Tom Bischofs Startelf-Debüt beim FC Bayern: Ein Stern wird geboren
Klaus-Dieter PohlTom Bischofs Startelf-Debüt beim FC Bayern: Ein Stern wird geboren
Tom Bischof gab sein erstes Startelf-Debüt für den FC Bayern München beim 4:0-Sieg gegen Werder Bremen. Der junge Mittelfeldspieler nutzte die Chance, um zu überzeugen, und trug maßgeblich zur dominanten Mannschaftsleistung bei. Sowohl Teamkollegen als auch Trainer lobten seine selbstbewusste Vorstellung auf dem Platz.
Bischof stand erstmals in Bayerns Startaufstellung und bildete im Mittelfeld ein Duo mit Leon Goretzka. Vor Anpfiff riet ihm Trainer Vincent Kompany, sich auf sein natürliches Spiel zu konzentrieren und nicht zu viel zu komplizieren.
Während der Partie legte der 20-Jährige 13,23 Kilometer zurück und demonstrierte damit seine enorme Laufbereitschaft über die vollen 90 Minuten. Zudem verzeichnete er 96 Ballkontakte und vollendete 92 Prozent seiner 84 Pässe – stets souverän im Ballbesitz. Auch offensiv setzte er Akzente: Er bereitete das Tor von Konrad Laimer vor und war an drei Torschüssen beteiligt.
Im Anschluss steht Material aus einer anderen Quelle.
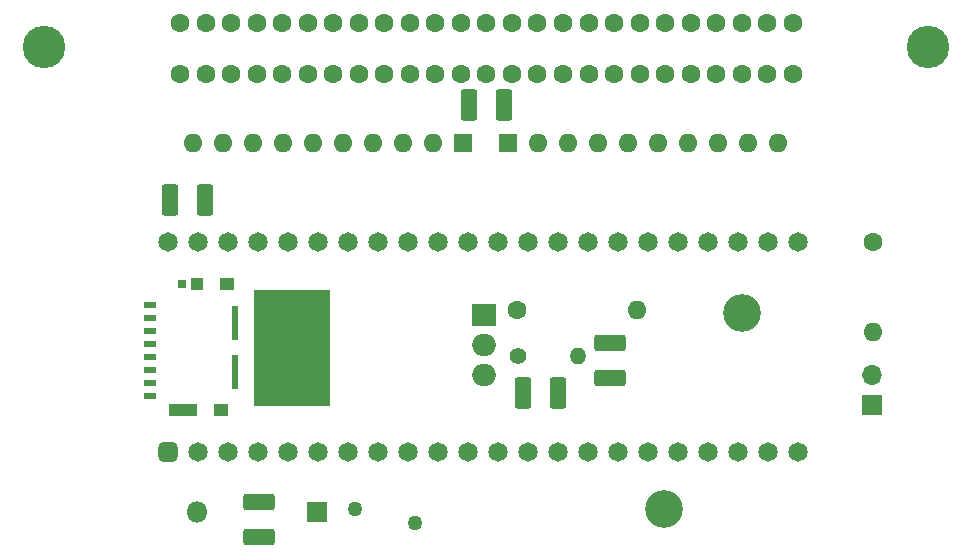
<source format=gbr>
%TF.GenerationSoftware,KiCad,Pcbnew,(6.0.2)*%
%TF.CreationDate,2022-04-05T12:16:13-06:00*%
%TF.ProjectId,Centronics50_F4Lite_THTV1,43656e74-726f-46e6-9963-7335305f4634,rev?*%
%TF.SameCoordinates,Original*%
%TF.FileFunction,Soldermask,Bot*%
%TF.FilePolarity,Negative*%
%FSLAX46Y46*%
G04 Gerber Fmt 4.6, Leading zero omitted, Abs format (unit mm)*
G04 Created by KiCad (PCBNEW (6.0.2)) date 2022-04-05 12:16:13*
%MOMM*%
%LPD*%
G01*
G04 APERTURE LIST*
G04 Aperture macros list*
%AMRoundRect*
0 Rectangle with rounded corners*
0 $1 Rounding radius*
0 $2 $3 $4 $5 $6 $7 $8 $9 X,Y pos of 4 corners*
0 Add a 4 corners polygon primitive as box body*
4,1,4,$2,$3,$4,$5,$6,$7,$8,$9,$2,$3,0*
0 Add four circle primitives for the rounded corners*
1,1,$1+$1,$2,$3*
1,1,$1+$1,$4,$5*
1,1,$1+$1,$6,$7*
1,1,$1+$1,$8,$9*
0 Add four rect primitives between the rounded corners*
20,1,$1+$1,$2,$3,$4,$5,0*
20,1,$1+$1,$4,$5,$6,$7,0*
20,1,$1+$1,$6,$7,$8,$9,0*
20,1,$1+$1,$8,$9,$2,$3,0*%
G04 Aperture macros list end*
%ADD10C,0.100000*%
%ADD11O,1.800000X1.800000*%
%ADD12R,1.800000X1.800000*%
%ADD13O,1.600000X1.600000*%
%ADD14C,1.600000*%
%ADD15O,1.700000X1.700000*%
%ADD16R,1.700000X1.700000*%
%ADD17C,3.600000*%
%ADD18RoundRect,0.250001X1.074999X-0.462499X1.074999X0.462499X-1.074999X0.462499X-1.074999X-0.462499X0*%
%ADD19C,1.270000*%
%ADD20C,1.650000*%
%ADD21RoundRect,0.412500X0.412500X-0.412500X0.412500X0.412500X-0.412500X0.412500X-0.412500X-0.412500X0*%
%ADD22RoundRect,0.250001X0.462499X1.074999X-0.462499X1.074999X-0.462499X-1.074999X0.462499X-1.074999X0*%
%ADD23O,2.000000X1.905000*%
%ADD24R,2.000000X1.905000*%
%ADD25O,3.500000X3.500000*%
%ADD26R,1.600000X1.600000*%
%ADD27O,1.400000X1.400000*%
%ADD28C,1.400000*%
%ADD29RoundRect,0.250001X-1.074999X0.462499X-1.074999X-0.462499X1.074999X-0.462499X1.074999X0.462499X0*%
%ADD30RoundRect,0.250001X-0.462499X-1.074999X0.462499X-1.074999X0.462499X1.074999X-0.462499X1.074999X0*%
%ADD31R,1.000000X0.500000*%
%ADD32R,0.780000X0.720000*%
%ADD33R,1.080000X1.050000*%
%ADD34R,1.200000X1.050000*%
%ADD35R,2.390000X1.050000*%
%ADD36R,0.550000X2.910000*%
%ADD37C,3.200000*%
G04 APERTURE END LIST*
D10*
X116497099Y-70335139D02*
X122847100Y-70335140D01*
X122847100Y-70335140D02*
X122847100Y-60619640D01*
X122847100Y-60619640D02*
X116497100Y-60619640D01*
X116497100Y-60619640D02*
X116497099Y-70335139D01*
G36*
X122847100Y-70335140D02*
G01*
X116497099Y-70335139D01*
X116497100Y-60619640D01*
X122847100Y-60619640D01*
X122847100Y-70335140D01*
G37*
X122847100Y-70335140D02*
X116497099Y-70335139D01*
X116497100Y-60619640D01*
X122847100Y-60619640D01*
X122847100Y-70335140D01*
D11*
%TO.C,D2*%
X111704120Y-79413100D03*
D12*
X121864120Y-79413100D03*
%TD*%
D13*
%TO.C,R_LED*%
X168935400Y-64165480D03*
D14*
X168935400Y-56545480D03*
%TD*%
D15*
%TO.C,J3*%
X168854120Y-67767200D03*
D16*
X168854120Y-70307200D03*
%TD*%
D17*
%TO.C,U3*%
X98782500Y-39998460D03*
X173632500Y-39998460D03*
D14*
X110287500Y-37998460D03*
X112447500Y-37998460D03*
X114607500Y-37998460D03*
X116767500Y-37998460D03*
X118927500Y-37998460D03*
X121087500Y-37998460D03*
X123247500Y-37998460D03*
X125407500Y-37998460D03*
X127567500Y-37998460D03*
X129727500Y-37998460D03*
X131887500Y-37998460D03*
X134047500Y-37998460D03*
X136207500Y-37998460D03*
X138367500Y-37998460D03*
X140527500Y-37998460D03*
X142687500Y-37998460D03*
X144847500Y-37998460D03*
X147007500Y-37998460D03*
X149167500Y-37998460D03*
X151327500Y-37998460D03*
X153487500Y-37998460D03*
X155647500Y-37998460D03*
X157807500Y-37998460D03*
X159967500Y-37998460D03*
X162127500Y-37998460D03*
X110287500Y-42288460D03*
X112447500Y-42288460D03*
X114607500Y-42288460D03*
X116767500Y-42288460D03*
X118927500Y-42288460D03*
X121087500Y-42288460D03*
X123247500Y-42288460D03*
X125407500Y-42288460D03*
X127567500Y-42288460D03*
X129727500Y-42288460D03*
X131887500Y-42288460D03*
X134047500Y-42288460D03*
X136207500Y-42288460D03*
X138367500Y-42288460D03*
X140527500Y-42288460D03*
X142687500Y-42288460D03*
X144847500Y-42288460D03*
X147007500Y-42288460D03*
X149167500Y-42288460D03*
X151327500Y-42288460D03*
X153487500Y-42288460D03*
X155647500Y-42288460D03*
X157807500Y-42288460D03*
X159967500Y-42288460D03*
X162127500Y-42288460D03*
%TD*%
D18*
%TO.C,C5*%
X116931440Y-78569160D03*
X116931440Y-81544160D03*
%TD*%
D19*
%TO.C,F1*%
X130131820Y-80327500D03*
X125051820Y-79184500D03*
%TD*%
D20*
%TO.C,U2*%
X109216095Y-56513742D03*
X111756095Y-56513742D03*
X114296095Y-56513742D03*
X116836095Y-56513742D03*
X119376095Y-56513742D03*
X121916095Y-56513742D03*
X124456095Y-56513742D03*
X126996095Y-56513742D03*
X129536095Y-56513742D03*
X132076095Y-56513742D03*
X134616095Y-56513742D03*
X137156095Y-56513742D03*
X139696095Y-56513742D03*
X142236095Y-56513742D03*
X144776095Y-56513742D03*
X147316095Y-56513742D03*
X149856095Y-56513742D03*
X152396095Y-56513742D03*
X154936095Y-56513742D03*
X157476095Y-56513742D03*
X160016095Y-56513742D03*
X162556095Y-56513742D03*
X162556095Y-74293742D03*
X160016095Y-74293742D03*
X157476095Y-74293742D03*
X154936095Y-74293742D03*
X152396095Y-74293742D03*
X149856095Y-74293742D03*
X147316095Y-74293742D03*
X144776095Y-74293742D03*
X142236095Y-74293742D03*
X139696095Y-74293742D03*
X137156095Y-74293742D03*
X134616095Y-74293742D03*
X132076095Y-74293742D03*
X129536095Y-74293742D03*
X126996095Y-74293742D03*
X124456095Y-74293742D03*
X121916095Y-74293742D03*
X119376095Y-74293742D03*
X116836095Y-74293742D03*
X114296095Y-74293742D03*
X111756095Y-74293742D03*
D21*
X109216095Y-74293742D03*
%TD*%
D22*
%TO.C,C4*%
X109389520Y-52971700D03*
X112364520Y-52971700D03*
%TD*%
D23*
%TO.C,U1*%
X136028334Y-67778644D03*
X136028334Y-65238644D03*
D24*
X136028334Y-62698644D03*
D25*
X119368334Y-65238644D03*
%TD*%
D13*
%TO.C,RN2*%
X160921700Y-48204120D03*
X158381700Y-48204120D03*
X155841700Y-48204120D03*
X153301700Y-48204120D03*
X150761700Y-48204120D03*
X148221700Y-48204120D03*
X145681700Y-48204120D03*
X143141700Y-48204120D03*
X140601700Y-48204120D03*
D26*
X138061700Y-48204120D03*
%TD*%
D13*
%TO.C,RN1*%
X111391700Y-48204120D03*
X113931700Y-48204120D03*
X116471700Y-48204120D03*
X119011700Y-48204120D03*
X121551700Y-48204120D03*
X124091700Y-48204120D03*
X126631700Y-48204120D03*
X129171700Y-48204120D03*
X131711700Y-48204120D03*
D26*
X134251700Y-48204120D03*
%TD*%
D27*
%TO.C,R2*%
X143965834Y-66191144D03*
D28*
X138885834Y-66191144D03*
%TD*%
D13*
%TO.C,R1*%
X148918834Y-62317642D03*
D14*
X138758834Y-62317642D03*
%TD*%
D29*
%TO.C,C1*%
X146696334Y-68096142D03*
X146696334Y-65121142D03*
%TD*%
D30*
%TO.C,C3*%
X137708640Y-44937680D03*
X134733640Y-44937680D03*
%TD*%
%TO.C,C2*%
X142305335Y-69302643D03*
X139330335Y-69302643D03*
%TD*%
D31*
%TO.C,J5*%
X107708573Y-61893602D03*
X107708573Y-62993602D03*
X107708573Y-64093602D03*
X107708573Y-65193602D03*
X107708573Y-66293602D03*
X107708573Y-67393602D03*
X107708573Y-68493602D03*
X107708573Y-69593602D03*
D32*
X110388573Y-60133602D03*
D33*
X111658573Y-60133602D03*
D34*
X114268573Y-60123602D03*
X113698573Y-70768602D03*
D35*
X110513573Y-70768602D03*
D36*
X114943573Y-67588602D03*
X114943573Y-63398602D03*
%TD*%
D37*
%TO.C,REF\u002A\u002A*%
X157802580Y-62514480D03*
%TD*%
%TO.C,REF\u002A\u002A*%
X151221440Y-79131160D03*
%TD*%
M02*

</source>
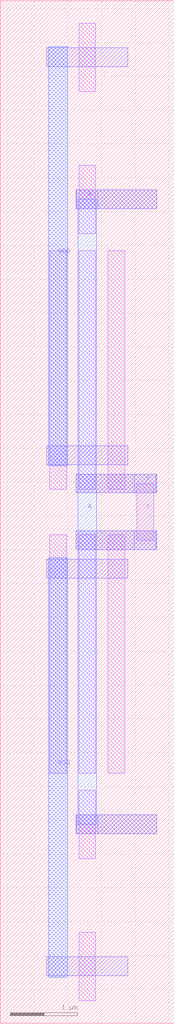
<source format=lef>
MACRO INVERTER
  ORIGIN 0 0 ;
  FOREIGN INVERTER 0 0 ;
  SIZE 2.58 BY 15.12 ;
  PIN A
    DIRECTION INOUT ;
    USE SIGNAL ;
    PORT 
      LAYER M2 ;
        RECT 1.12 2.8 2.32 3.08 ;
      LAYER M2 ;
        RECT 1.12 12.04 2.32 12.32 ;
      LAYER M2 ;
        RECT 1.13 2.8 1.45 3.08 ;
      LAYER M3 ;
        RECT 1.15 2.94 1.43 12.18 ;
      LAYER M2 ;
        RECT 1.13 12.04 1.45 12.32 ;
    END
  END A
  PIN VSS
    DIRECTION INOUT ;
    USE SIGNAL ;
    PORT 
      LAYER M3 ;
        RECT 0.72 0.68 1 6.88 ;
    END
  END VSS
  PIN VDD
    DIRECTION INOUT ;
    USE SIGNAL ;
    PORT 
      LAYER M3 ;
        RECT 0.72 8.24 1 14.44 ;
    END
  END VDD
  PIN Y
    DIRECTION INOUT ;
    USE SIGNAL ;
    PORT 
      LAYER M2 ;
        RECT 1.12 7 2.32 7.28 ;
      LAYER M2 ;
        RECT 1.12 7.84 2.32 8.12 ;
      LAYER M2 ;
        RECT 1.99 7 2.31 7.28 ;
      LAYER M1 ;
        RECT 2.025 7.14 2.275 7.98 ;
      LAYER M2 ;
        RECT 1.99 7.84 2.31 8.12 ;
    END
  END Y
  OBS 
  LAYER M1 ;
        RECT 1.165 3.695 1.415 7.225 ;
  LAYER M1 ;
        RECT 1.165 2.435 1.415 3.445 ;
  LAYER M1 ;
        RECT 1.165 0.335 1.415 1.345 ;
  LAYER M1 ;
        RECT 1.595 3.695 1.845 7.225 ;
  LAYER M1 ;
        RECT 0.735 3.695 0.985 7.225 ;
  LAYER M2 ;
        RECT 0.69 6.58 1.89 6.86 ;
  LAYER M2 ;
        RECT 0.69 0.7 1.89 0.98 ;
  LAYER M2 ;
        RECT 1.12 7 2.32 7.28 ;
  LAYER M2 ;
        RECT 1.12 2.8 2.32 3.08 ;
  LAYER M3 ;
        RECT 0.72 0.68 1 6.88 ;
  LAYER M1 ;
        RECT 1.165 7.895 1.415 11.425 ;
  LAYER M1 ;
        RECT 1.165 11.675 1.415 12.685 ;
  LAYER M1 ;
        RECT 1.165 13.775 1.415 14.785 ;
  LAYER M1 ;
        RECT 1.595 7.895 1.845 11.425 ;
  LAYER M1 ;
        RECT 0.735 7.895 0.985 11.425 ;
  LAYER M2 ;
        RECT 0.69 8.26 1.89 8.54 ;
  LAYER M2 ;
        RECT 0.69 14.14 1.89 14.42 ;
  LAYER M2 ;
        RECT 1.12 7.84 2.32 8.12 ;
  LAYER M2 ;
        RECT 1.12 12.04 2.32 12.32 ;
  LAYER M3 ;
        RECT 0.72 8.24 1 14.44 ;
  END 
END INVERTER

</source>
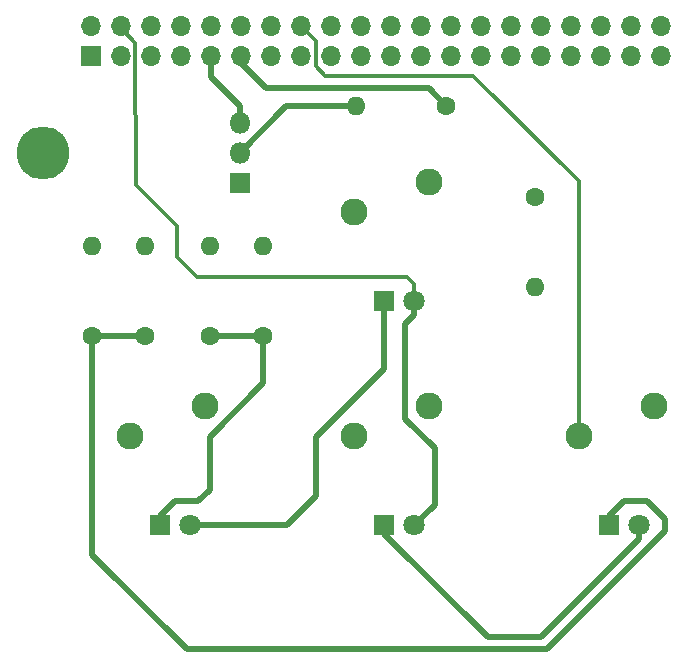
<source format=gbl>
G04 #@! TF.FileFunction,Copper,L2,Bot,Signal*
%FSLAX46Y46*%
G04 Gerber Fmt 4.6, Leading zero omitted, Abs format (unit mm)*
G04 Created by KiCad (PCBNEW 4.0.6) date 07/22/17 01:00:57*
%MOMM*%
%LPD*%
G01*
G04 APERTURE LIST*
%ADD10C,0.100000*%
%ADD11O,4.500000X4.500000*%
%ADD12R,1.800000X1.800000*%
%ADD13O,1.800000X1.800000*%
%ADD14C,1.800000*%
%ADD15R,1.700000X1.700000*%
%ADD16O,1.700000X1.700000*%
%ADD17C,2.286000*%
%ADD18C,1.600000*%
%ADD19O,1.600000X1.600000*%
%ADD20C,0.500000*%
%ADD21C,0.375000*%
G04 APERTURE END LIST*
D10*
D11*
X48340000Y-86460000D03*
D12*
X65000000Y-89000000D03*
D13*
X65000000Y-86460000D03*
X65000000Y-83920000D03*
D12*
X77250000Y-99000000D03*
D14*
X79790000Y-99000000D03*
D12*
X58250000Y-118000000D03*
D14*
X60790000Y-118000000D03*
D12*
X77250000Y-118000000D03*
D14*
X79790000Y-118000000D03*
D12*
X96250000Y-118000000D03*
D14*
X98790000Y-118000000D03*
D15*
X52370000Y-78270000D03*
D16*
X52370000Y-75730000D03*
X54910000Y-78270000D03*
X54910000Y-75730000D03*
X57450000Y-78270000D03*
X57450000Y-75730000D03*
X59990000Y-78270000D03*
X59990000Y-75730000D03*
X62530000Y-78270000D03*
X62530000Y-75730000D03*
X65070000Y-78270000D03*
X65070000Y-75730000D03*
X67610000Y-78270000D03*
X67610000Y-75730000D03*
X70150000Y-78270000D03*
X70150000Y-75730000D03*
X72690000Y-78270000D03*
X72690000Y-75730000D03*
X75230000Y-78270000D03*
X75230000Y-75730000D03*
X77770000Y-78270000D03*
X77770000Y-75730000D03*
X80310000Y-78270000D03*
X80310000Y-75730000D03*
X82850000Y-78270000D03*
X82850000Y-75730000D03*
X85390000Y-78270000D03*
X85390000Y-75730000D03*
X87930000Y-78270000D03*
X87930000Y-75730000D03*
X90470000Y-78270000D03*
X90470000Y-75730000D03*
X93010000Y-78270000D03*
X93010000Y-75730000D03*
X95550000Y-78270000D03*
X95550000Y-75730000D03*
X98090000Y-78270000D03*
X98090000Y-75730000D03*
X100630000Y-78270000D03*
X100630000Y-75730000D03*
D17*
X81040000Y-88920000D03*
X74690000Y-91460000D03*
X62040000Y-107920000D03*
X55690000Y-110460000D03*
X81040000Y-107920000D03*
X74690000Y-110460000D03*
X100040000Y-107920000D03*
X93690000Y-110460000D03*
D18*
X90000000Y-90250000D03*
D19*
X90000000Y-97870000D03*
D18*
X82500000Y-82500000D03*
D19*
X74880000Y-82500000D03*
D18*
X62500000Y-102000000D03*
D19*
X62500000Y-94380000D03*
D18*
X67000000Y-102000000D03*
D19*
X67000000Y-94380000D03*
D18*
X52500000Y-102000000D03*
D19*
X52500000Y-94380000D03*
D18*
X57000000Y-102000000D03*
D19*
X57000000Y-94380000D03*
D20*
X77250000Y-99000000D02*
X77250000Y-104750000D01*
X69000000Y-118000000D02*
X60790000Y-118000000D01*
X71500000Y-115500000D02*
X69000000Y-118000000D01*
X71500000Y-110500000D02*
X71500000Y-115500000D01*
X77250000Y-104750000D02*
X71500000Y-110500000D01*
D21*
X54940000Y-75660000D02*
X54940000Y-75940000D01*
X54940000Y-75940000D02*
X56175000Y-77150000D01*
X79790000Y-97590000D02*
X79790000Y-99000000D01*
X79200000Y-97000000D02*
X79790000Y-97590000D01*
X61400000Y-97000000D02*
X79200000Y-97000000D01*
X59700000Y-95300000D02*
X61400000Y-97000000D01*
X59700000Y-92700000D02*
X59700000Y-95300000D01*
X56200000Y-89200000D02*
X59700000Y-92700000D01*
X56175000Y-77150000D02*
X56200000Y-89200000D01*
D20*
X79790000Y-99000000D02*
X79790000Y-100210000D01*
X81500000Y-116290000D02*
X79790000Y-118000000D01*
X81500000Y-111500000D02*
X81500000Y-116290000D01*
X79000000Y-109000000D02*
X81500000Y-111500000D01*
X79000000Y-101000000D02*
X79000000Y-109000000D01*
X79790000Y-100210000D02*
X79000000Y-101000000D01*
X67000000Y-102000000D02*
X62500000Y-102000000D01*
X58250000Y-118000000D02*
X58250000Y-117250000D01*
X58250000Y-117250000D02*
X59500000Y-116000000D01*
X59500000Y-116000000D02*
X61500000Y-116000000D01*
X61500000Y-116000000D02*
X62500000Y-115000000D01*
X62500000Y-115000000D02*
X62500000Y-110500000D01*
X62500000Y-110500000D02*
X67000000Y-106000000D01*
X67000000Y-106000000D02*
X67000000Y-102000000D01*
X77250000Y-118000000D02*
X77250000Y-118750000D01*
X77250000Y-118750000D02*
X86000000Y-127500000D01*
X86000000Y-127500000D02*
X90500000Y-127500000D01*
X90500000Y-127500000D02*
X98790000Y-119210000D01*
X98790000Y-119210000D02*
X98790000Y-118000000D01*
X52500000Y-102000000D02*
X57000000Y-102000000D01*
X96250000Y-118000000D02*
X96250000Y-117250000D01*
X96250000Y-117250000D02*
X97500000Y-116000000D01*
X97500000Y-116000000D02*
X99500000Y-116000000D01*
X99500000Y-116000000D02*
X101000000Y-117500000D01*
X101000000Y-117500000D02*
X101000000Y-118500000D01*
X101000000Y-118500000D02*
X91000000Y-128500000D01*
X91000000Y-128500000D02*
X60500000Y-128500000D01*
X60500000Y-128500000D02*
X52500000Y-120500000D01*
X52500000Y-120500000D02*
X52500000Y-102000000D01*
X65100000Y-78200000D02*
X65100000Y-78850000D01*
X65100000Y-78850000D02*
X67250000Y-81000000D01*
X81000000Y-81000000D02*
X82500000Y-82500000D01*
X67250000Y-81000000D02*
X81000000Y-81000000D01*
X65100000Y-78200000D02*
X65100000Y-78350000D01*
D21*
X70180000Y-75660000D02*
X70180000Y-75780000D01*
X70180000Y-75780000D02*
X71425000Y-77000000D01*
X71425000Y-77000000D02*
X71425000Y-79100000D01*
X71425000Y-79100000D02*
X72250000Y-80000000D01*
X72250000Y-80000000D02*
X84750000Y-80000000D01*
X84750000Y-80000000D02*
X93690000Y-88890000D01*
X93690000Y-88890000D02*
X93690000Y-110460000D01*
D20*
X74880000Y-82500000D02*
X68960000Y-82500000D01*
X68960000Y-82500000D02*
X65000000Y-86460000D01*
X65000000Y-83920000D02*
X65000000Y-82500000D01*
X62560000Y-80060000D02*
X62560000Y-78200000D01*
X65000000Y-82500000D02*
X62560000Y-80060000D01*
M02*

</source>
Nach dem Schlusspfiff hob Joshua Kimmich Bischofs wachsendes Selbstvertrauen und seine offensiven Impulse hervor. Selbst Torhüter Manuel Neuer bezeichnete ihn als einen „sehr besonderen Spieler“, der die Leistung der Mannschaft auf ein neues Niveau gehoben habe. Bischof selbst betonte im Anschluss seinen Anspruch, sich weitere Einsätze zu erspielen, und versprach, stets alles zu geben, wenn er nominiert werde.
Der Sieg gegen Werder Bremen markierte Bischofs Durchbruch beim FC Bayern. Seine Vorlage, die hohe Passgenauigkeit und sein unermüdlicher Einsatz fanden Anerkennung bei Mitspielern und Betreuern alike. Nun will der Mittelfeldspieler an diese Leistung anknüpfen und in den kommenden Spielen weiter überzeugen.